------ Material provided ------

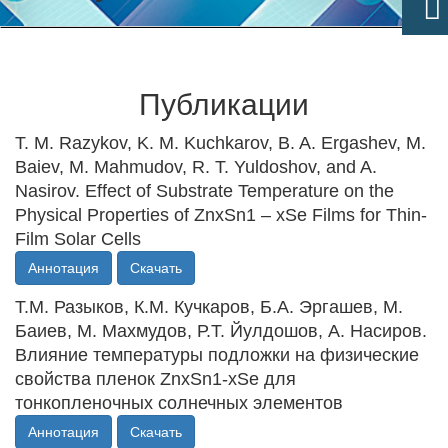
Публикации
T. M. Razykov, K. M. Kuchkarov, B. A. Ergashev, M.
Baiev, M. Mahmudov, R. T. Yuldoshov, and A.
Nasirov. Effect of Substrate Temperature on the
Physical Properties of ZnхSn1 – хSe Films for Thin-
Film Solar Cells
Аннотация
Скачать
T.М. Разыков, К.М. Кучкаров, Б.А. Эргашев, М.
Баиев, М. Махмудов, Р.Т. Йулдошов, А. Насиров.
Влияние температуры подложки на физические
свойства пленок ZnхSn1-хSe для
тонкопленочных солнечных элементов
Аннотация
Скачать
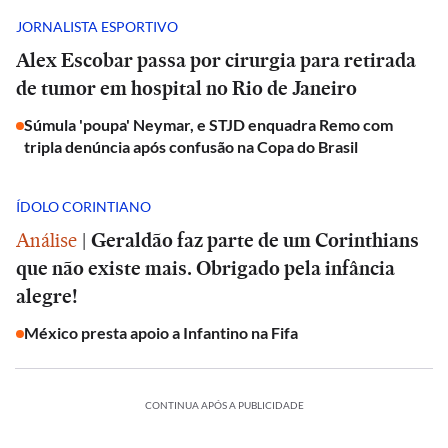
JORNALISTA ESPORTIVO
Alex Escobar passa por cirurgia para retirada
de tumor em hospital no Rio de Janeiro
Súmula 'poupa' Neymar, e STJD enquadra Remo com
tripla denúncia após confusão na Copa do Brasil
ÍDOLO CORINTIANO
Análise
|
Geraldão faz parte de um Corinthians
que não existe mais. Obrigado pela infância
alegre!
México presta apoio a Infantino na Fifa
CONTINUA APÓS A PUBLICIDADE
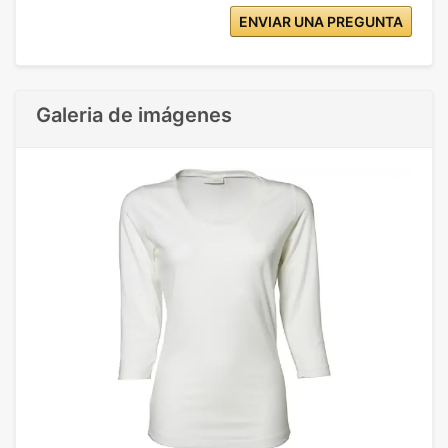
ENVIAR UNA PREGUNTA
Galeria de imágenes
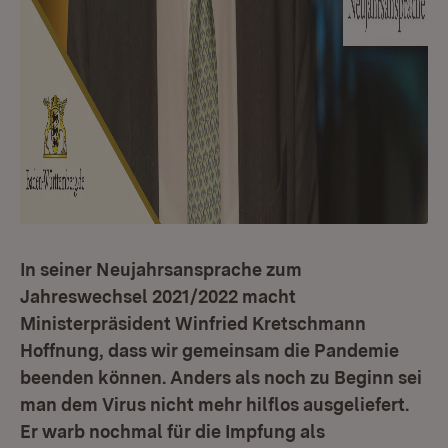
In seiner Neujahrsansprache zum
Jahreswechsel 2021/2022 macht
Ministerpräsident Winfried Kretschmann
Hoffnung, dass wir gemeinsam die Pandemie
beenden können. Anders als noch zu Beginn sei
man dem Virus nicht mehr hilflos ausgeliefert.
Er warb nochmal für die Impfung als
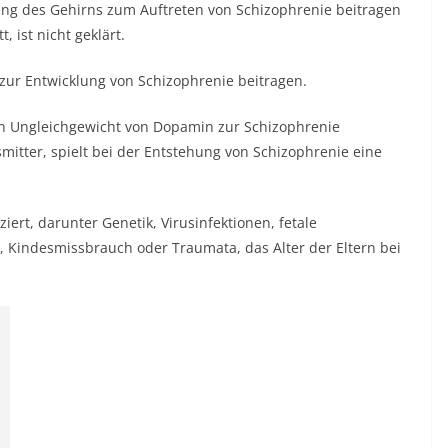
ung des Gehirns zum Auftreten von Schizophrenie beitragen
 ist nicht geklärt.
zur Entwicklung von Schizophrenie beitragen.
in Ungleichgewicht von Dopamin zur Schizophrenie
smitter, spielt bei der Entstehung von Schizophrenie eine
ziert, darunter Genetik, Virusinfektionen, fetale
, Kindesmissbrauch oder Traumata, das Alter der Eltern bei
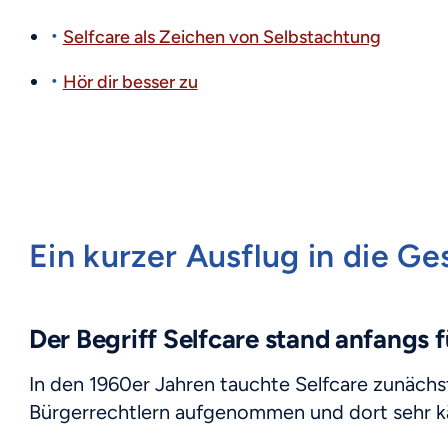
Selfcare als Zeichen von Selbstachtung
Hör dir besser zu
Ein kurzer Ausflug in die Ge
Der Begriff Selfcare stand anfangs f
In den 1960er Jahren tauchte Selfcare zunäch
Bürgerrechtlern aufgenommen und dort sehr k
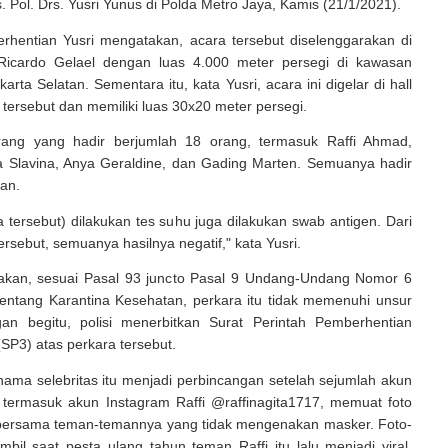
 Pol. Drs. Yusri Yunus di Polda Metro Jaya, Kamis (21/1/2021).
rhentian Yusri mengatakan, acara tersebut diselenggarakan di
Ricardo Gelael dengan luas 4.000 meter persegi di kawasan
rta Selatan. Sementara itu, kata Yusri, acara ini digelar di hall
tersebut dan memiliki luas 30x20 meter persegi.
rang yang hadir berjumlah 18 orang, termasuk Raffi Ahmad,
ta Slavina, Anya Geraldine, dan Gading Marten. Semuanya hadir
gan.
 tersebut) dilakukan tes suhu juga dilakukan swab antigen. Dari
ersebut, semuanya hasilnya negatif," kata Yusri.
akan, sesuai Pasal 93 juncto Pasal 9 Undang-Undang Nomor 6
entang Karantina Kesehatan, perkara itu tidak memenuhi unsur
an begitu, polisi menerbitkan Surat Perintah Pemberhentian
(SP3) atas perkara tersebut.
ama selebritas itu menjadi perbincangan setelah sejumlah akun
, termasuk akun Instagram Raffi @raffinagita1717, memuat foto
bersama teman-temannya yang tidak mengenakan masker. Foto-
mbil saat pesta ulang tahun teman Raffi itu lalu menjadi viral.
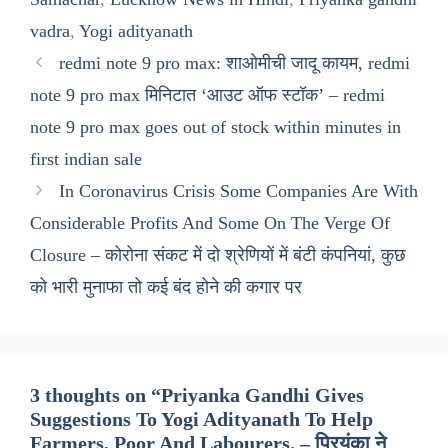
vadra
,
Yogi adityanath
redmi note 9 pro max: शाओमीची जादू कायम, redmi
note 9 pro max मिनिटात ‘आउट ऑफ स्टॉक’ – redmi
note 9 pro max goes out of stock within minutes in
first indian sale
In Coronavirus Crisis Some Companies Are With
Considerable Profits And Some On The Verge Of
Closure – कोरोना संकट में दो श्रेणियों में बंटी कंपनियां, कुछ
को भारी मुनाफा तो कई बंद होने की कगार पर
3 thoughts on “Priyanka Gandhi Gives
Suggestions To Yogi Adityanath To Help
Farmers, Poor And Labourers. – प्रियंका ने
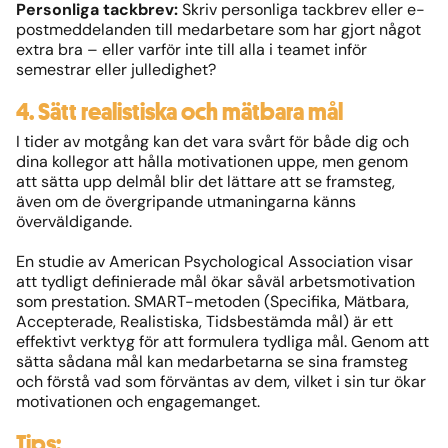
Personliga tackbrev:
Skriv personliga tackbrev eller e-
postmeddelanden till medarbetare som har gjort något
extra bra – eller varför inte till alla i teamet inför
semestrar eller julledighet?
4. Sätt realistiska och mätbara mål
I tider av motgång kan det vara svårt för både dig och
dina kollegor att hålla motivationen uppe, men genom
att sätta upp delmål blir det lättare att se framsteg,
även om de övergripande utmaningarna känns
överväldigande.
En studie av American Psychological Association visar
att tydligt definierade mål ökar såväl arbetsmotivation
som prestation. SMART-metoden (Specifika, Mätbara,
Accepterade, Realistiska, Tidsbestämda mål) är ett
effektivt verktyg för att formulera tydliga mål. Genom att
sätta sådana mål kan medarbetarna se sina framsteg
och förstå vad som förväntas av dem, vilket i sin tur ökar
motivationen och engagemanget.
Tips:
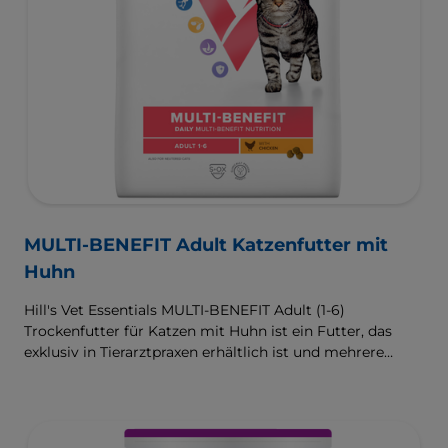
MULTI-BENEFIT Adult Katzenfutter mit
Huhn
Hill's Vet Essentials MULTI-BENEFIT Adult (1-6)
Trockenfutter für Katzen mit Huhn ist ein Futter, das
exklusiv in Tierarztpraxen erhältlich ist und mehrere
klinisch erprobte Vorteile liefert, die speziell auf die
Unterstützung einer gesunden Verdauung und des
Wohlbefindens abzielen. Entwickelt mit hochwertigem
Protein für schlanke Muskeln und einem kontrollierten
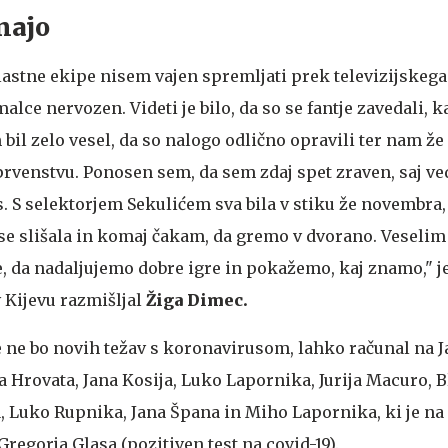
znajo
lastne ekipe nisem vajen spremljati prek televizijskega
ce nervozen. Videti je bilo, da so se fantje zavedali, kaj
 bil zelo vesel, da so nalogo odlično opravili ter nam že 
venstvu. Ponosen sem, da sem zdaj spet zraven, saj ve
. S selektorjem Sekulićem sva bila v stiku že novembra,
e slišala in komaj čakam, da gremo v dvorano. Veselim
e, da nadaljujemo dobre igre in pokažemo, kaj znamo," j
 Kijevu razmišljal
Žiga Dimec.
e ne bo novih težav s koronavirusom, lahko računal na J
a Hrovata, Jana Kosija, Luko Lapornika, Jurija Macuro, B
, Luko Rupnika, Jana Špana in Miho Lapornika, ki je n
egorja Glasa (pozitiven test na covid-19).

------

● **Task to complete**: Each line of the entries above that contains "motivationen" is to be copied.

● **Task solution**:
dina kollegor att hålla motivationen uppe, men genom
motivationen och engagemanget.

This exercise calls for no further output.